**Work item:** Turn every line from the start of the entries through the line containing "komprimiert in einem", inclusive, into a numbered list, leaving out blank lines.
--- START ---
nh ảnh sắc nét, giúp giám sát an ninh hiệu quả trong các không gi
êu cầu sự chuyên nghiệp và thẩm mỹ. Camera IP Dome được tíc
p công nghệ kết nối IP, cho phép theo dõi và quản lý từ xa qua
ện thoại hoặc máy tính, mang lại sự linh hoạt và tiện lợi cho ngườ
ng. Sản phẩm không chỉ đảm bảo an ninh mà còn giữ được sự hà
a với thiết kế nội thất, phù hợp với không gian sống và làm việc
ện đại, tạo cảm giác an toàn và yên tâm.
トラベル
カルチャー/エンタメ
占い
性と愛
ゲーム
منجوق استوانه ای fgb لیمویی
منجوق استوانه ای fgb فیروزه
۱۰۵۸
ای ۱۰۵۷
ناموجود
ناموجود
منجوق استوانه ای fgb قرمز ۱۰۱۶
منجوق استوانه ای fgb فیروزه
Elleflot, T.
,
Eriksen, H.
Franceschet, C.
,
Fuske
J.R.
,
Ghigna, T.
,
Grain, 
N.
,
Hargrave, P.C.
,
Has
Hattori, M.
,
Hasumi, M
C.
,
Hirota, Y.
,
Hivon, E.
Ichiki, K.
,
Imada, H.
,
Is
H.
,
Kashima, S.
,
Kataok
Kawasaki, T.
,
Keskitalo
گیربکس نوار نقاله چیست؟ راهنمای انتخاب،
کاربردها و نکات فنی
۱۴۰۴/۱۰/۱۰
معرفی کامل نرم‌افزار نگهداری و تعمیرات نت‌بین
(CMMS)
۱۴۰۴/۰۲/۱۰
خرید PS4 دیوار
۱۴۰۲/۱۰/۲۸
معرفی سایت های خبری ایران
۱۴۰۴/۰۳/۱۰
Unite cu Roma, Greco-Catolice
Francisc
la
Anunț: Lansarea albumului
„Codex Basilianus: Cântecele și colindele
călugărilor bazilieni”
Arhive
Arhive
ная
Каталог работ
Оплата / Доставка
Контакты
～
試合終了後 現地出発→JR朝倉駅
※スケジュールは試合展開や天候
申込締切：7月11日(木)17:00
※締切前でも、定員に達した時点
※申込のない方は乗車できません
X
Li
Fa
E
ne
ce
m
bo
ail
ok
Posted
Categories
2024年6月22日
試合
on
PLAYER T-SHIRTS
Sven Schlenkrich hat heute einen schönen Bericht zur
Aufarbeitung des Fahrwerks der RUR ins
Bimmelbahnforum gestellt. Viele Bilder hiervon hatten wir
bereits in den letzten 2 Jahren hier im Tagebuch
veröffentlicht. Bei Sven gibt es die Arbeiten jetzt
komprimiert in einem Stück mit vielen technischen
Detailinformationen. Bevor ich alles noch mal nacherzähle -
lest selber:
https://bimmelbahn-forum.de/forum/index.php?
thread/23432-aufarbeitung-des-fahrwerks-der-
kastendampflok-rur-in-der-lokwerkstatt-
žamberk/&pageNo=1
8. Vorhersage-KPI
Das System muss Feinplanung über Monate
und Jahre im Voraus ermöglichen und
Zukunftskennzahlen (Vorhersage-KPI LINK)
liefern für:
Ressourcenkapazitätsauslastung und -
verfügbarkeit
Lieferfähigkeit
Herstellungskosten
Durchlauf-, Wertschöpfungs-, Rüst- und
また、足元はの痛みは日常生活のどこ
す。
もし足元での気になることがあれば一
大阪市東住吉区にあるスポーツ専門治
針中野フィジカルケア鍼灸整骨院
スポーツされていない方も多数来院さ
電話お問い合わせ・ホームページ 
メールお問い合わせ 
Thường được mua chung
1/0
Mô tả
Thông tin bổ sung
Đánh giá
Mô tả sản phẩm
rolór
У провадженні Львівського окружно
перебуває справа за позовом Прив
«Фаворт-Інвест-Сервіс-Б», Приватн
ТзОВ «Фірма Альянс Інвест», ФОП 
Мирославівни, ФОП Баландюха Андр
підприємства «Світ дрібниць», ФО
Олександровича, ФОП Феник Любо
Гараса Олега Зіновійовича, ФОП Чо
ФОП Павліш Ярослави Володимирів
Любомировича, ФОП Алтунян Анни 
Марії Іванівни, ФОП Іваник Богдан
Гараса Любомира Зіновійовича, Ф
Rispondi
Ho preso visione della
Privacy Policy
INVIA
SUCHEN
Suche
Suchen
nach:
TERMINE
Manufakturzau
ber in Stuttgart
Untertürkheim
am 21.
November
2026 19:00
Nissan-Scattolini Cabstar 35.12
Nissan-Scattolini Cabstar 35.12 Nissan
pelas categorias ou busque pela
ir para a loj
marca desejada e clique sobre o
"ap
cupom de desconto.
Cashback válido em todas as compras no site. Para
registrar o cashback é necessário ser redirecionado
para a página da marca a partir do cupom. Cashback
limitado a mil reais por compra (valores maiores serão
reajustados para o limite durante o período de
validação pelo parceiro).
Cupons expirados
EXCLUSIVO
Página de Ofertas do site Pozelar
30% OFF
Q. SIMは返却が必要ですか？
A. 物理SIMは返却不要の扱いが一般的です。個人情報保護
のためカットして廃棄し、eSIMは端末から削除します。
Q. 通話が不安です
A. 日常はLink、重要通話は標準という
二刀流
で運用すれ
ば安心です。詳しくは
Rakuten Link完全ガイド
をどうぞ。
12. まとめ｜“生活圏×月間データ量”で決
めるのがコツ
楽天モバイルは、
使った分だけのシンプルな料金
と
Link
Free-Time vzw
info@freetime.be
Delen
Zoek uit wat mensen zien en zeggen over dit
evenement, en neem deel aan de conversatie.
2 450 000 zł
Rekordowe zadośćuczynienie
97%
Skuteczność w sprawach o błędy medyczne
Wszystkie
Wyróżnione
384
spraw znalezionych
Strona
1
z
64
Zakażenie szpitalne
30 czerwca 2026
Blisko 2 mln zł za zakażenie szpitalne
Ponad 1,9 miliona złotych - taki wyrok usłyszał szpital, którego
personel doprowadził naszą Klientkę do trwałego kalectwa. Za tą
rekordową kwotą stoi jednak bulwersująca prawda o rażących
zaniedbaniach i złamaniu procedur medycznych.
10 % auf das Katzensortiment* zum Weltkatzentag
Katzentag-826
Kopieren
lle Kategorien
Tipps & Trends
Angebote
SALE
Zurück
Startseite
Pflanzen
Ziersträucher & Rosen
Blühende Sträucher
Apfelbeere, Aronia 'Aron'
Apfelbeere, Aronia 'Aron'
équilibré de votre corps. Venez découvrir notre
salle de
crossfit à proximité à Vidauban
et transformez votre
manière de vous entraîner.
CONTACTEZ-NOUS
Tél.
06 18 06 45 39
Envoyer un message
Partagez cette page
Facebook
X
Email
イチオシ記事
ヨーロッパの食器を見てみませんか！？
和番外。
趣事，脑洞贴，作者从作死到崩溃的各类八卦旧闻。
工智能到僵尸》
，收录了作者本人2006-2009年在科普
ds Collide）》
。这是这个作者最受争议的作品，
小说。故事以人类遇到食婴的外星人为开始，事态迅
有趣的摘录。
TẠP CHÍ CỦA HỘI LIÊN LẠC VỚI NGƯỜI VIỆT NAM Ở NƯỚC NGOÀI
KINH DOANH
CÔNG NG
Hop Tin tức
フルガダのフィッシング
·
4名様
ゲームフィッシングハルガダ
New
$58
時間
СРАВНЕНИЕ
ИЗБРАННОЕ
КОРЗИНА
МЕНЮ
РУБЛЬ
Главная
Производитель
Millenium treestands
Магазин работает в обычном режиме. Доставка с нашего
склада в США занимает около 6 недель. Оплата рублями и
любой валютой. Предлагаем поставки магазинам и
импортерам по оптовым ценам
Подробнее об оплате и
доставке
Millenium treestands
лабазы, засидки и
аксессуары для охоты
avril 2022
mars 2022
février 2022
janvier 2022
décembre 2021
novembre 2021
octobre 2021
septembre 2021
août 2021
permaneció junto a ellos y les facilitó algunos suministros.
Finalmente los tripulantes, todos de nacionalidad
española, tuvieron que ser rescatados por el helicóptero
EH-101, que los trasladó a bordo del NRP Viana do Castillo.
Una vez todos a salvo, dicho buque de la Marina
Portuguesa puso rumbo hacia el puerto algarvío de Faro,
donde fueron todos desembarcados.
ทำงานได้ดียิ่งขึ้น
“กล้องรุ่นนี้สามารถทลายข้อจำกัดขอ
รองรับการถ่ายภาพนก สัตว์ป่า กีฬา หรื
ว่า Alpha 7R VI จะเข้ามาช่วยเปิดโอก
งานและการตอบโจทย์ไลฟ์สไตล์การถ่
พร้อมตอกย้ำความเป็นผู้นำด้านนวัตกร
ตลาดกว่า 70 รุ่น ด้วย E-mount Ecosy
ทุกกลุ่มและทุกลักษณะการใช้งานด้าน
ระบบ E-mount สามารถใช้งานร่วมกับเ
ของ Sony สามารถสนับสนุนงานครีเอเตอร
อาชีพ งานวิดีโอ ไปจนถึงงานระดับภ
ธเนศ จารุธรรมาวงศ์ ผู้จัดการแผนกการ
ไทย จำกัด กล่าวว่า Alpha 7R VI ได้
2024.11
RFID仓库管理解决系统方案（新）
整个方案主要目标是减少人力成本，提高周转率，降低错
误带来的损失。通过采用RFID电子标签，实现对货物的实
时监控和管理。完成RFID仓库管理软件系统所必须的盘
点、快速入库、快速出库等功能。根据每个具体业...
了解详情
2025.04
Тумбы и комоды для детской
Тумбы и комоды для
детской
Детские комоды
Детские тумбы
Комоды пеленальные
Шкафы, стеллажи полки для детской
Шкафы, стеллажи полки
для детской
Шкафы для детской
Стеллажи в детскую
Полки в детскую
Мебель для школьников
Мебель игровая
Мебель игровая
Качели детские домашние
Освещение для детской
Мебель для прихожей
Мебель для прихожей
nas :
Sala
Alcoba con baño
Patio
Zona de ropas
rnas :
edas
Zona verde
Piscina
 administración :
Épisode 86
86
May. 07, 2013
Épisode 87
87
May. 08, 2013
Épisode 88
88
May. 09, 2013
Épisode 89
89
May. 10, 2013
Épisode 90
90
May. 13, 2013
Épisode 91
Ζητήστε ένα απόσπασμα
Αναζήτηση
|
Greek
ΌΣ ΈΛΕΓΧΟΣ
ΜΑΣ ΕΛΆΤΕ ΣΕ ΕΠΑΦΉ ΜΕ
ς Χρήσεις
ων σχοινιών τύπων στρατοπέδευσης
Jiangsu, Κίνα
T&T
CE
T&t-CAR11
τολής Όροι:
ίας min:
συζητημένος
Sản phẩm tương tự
--- END ---
**Solved exercise:**
1. nh ảnh sắc nét, giúp giám sát an ninh hiệu quả trong các không gi
2. êu cầu sự chuyên nghiệp và thẩm mỹ. Camera IP Dome được tíc
3. p công nghệ kết nối IP, cho phép theo dõi và quản lý từ xa qua
4. ện thoại hoặc máy tính, mang lại sự linh hoạt và tiện lợi cho ngườ
5. ng. Sản phẩm không chỉ đảm bảo an ninh mà còn giữ được sự hà
6. a với thiết kế nội thất, phù hợp với không gian sống và làm việc
7. ện đại, tạo cảm giác an toàn và yên tâm.
8. トラベル
9. カルチャー/エンタメ
10. 占い
11. 性と愛
12. ゲーム
13. منجوق استوانه ای fgb لیمویی
14. منجوق استوانه ای fgb فیروزه
15. ۱۰۵۸
16. ای ۱۰۵۷
17. ناموجود
18. ناموجود
19. منجوق استوانه ای fgb قرمز ۱۰۱۶
20. منجوق استوانه ای fgb فیروزه
21. Elleflot, T.
22. ,
23. Eriksen, H.
24. Franceschet, C.
25. ,
26. Fuske
27. J.R.
28. ,
29. Ghigna, T.
30. ,
31. Grain, 
32. N.
33. ,
34. Hargrave, P.C.
35. ,
36. Has
37. Hattori, M.
38. ,
39. Hasumi, M
40. C.
41. ,
42. Hirota, Y.
43. ,
44. Hivon, E.
45. Ichiki, K.
46. ,
47. Imada, H.
48. ,
49. Is
50. H.
51. ,
52. Kashima, S.
53. ,
54. Kataok
55. Kawasaki, T.
56. ,
57. Keskitalo
58. گیربکس نوار نقاله چیست؟ راهنمای انتخاب،
59. کاربردها و نکات فنی
60. ۱۴۰۴/۱۰/۱۰
61. معرفی کامل نرم‌افزار نگهداری و تعمیرات نت‌بین
62. (CMMS)
63. ۱۴۰۴/۰۲/۱۰
64. خرید PS4 دیوار
65. ۱۴۰۲/۱۰/۲۸
66. معرفی سایت های خبری ایران
67. ۱۴۰۴/۰۳/۱۰
68. Unite cu Roma, Greco-Catolice
69. Francisc
70. la
71. Anunț: Lansarea albumului
72. „Codex Basilianus: Cântecele și colindele
73. călugărilor bazilieni”
74. Arhive
75. Arhive
76. ная
77. Каталог работ
78. Оплата / Доставка
79. Контакты
80. ～
81. 試合終了後 現地出発→JR朝倉駅
82. ※スケジュールは試合展開や天候
83. 申込締切：7月11日(木)17:00
84. ※締切前でも、定員に達した時点
85. ※申込のない方は乗車できません
86. X
87. Li
88. Fa
89. E
90. ne
91. ce
92. m
93. bo
94. ail
95. ok
96. Posted
97. Categories
98. 2024年6月22日
99. 試合
100. on
101. PLAYER T-SHIRTS
102. Sven Schlenkrich hat heute einen schönen Bericht zur
103. Aufarbeitung des Fahrwerks der RUR ins
104. Bimmelbahnforum gestellt. Viele Bilder hiervon hatten wir
105. bereits in den letzten 2 Jahren hier im Tagebuch
106. veröffentlicht. Bei Sven gibt es die Arbeiten jetzt
107. komprimiert in einem Stück mit vielen technischen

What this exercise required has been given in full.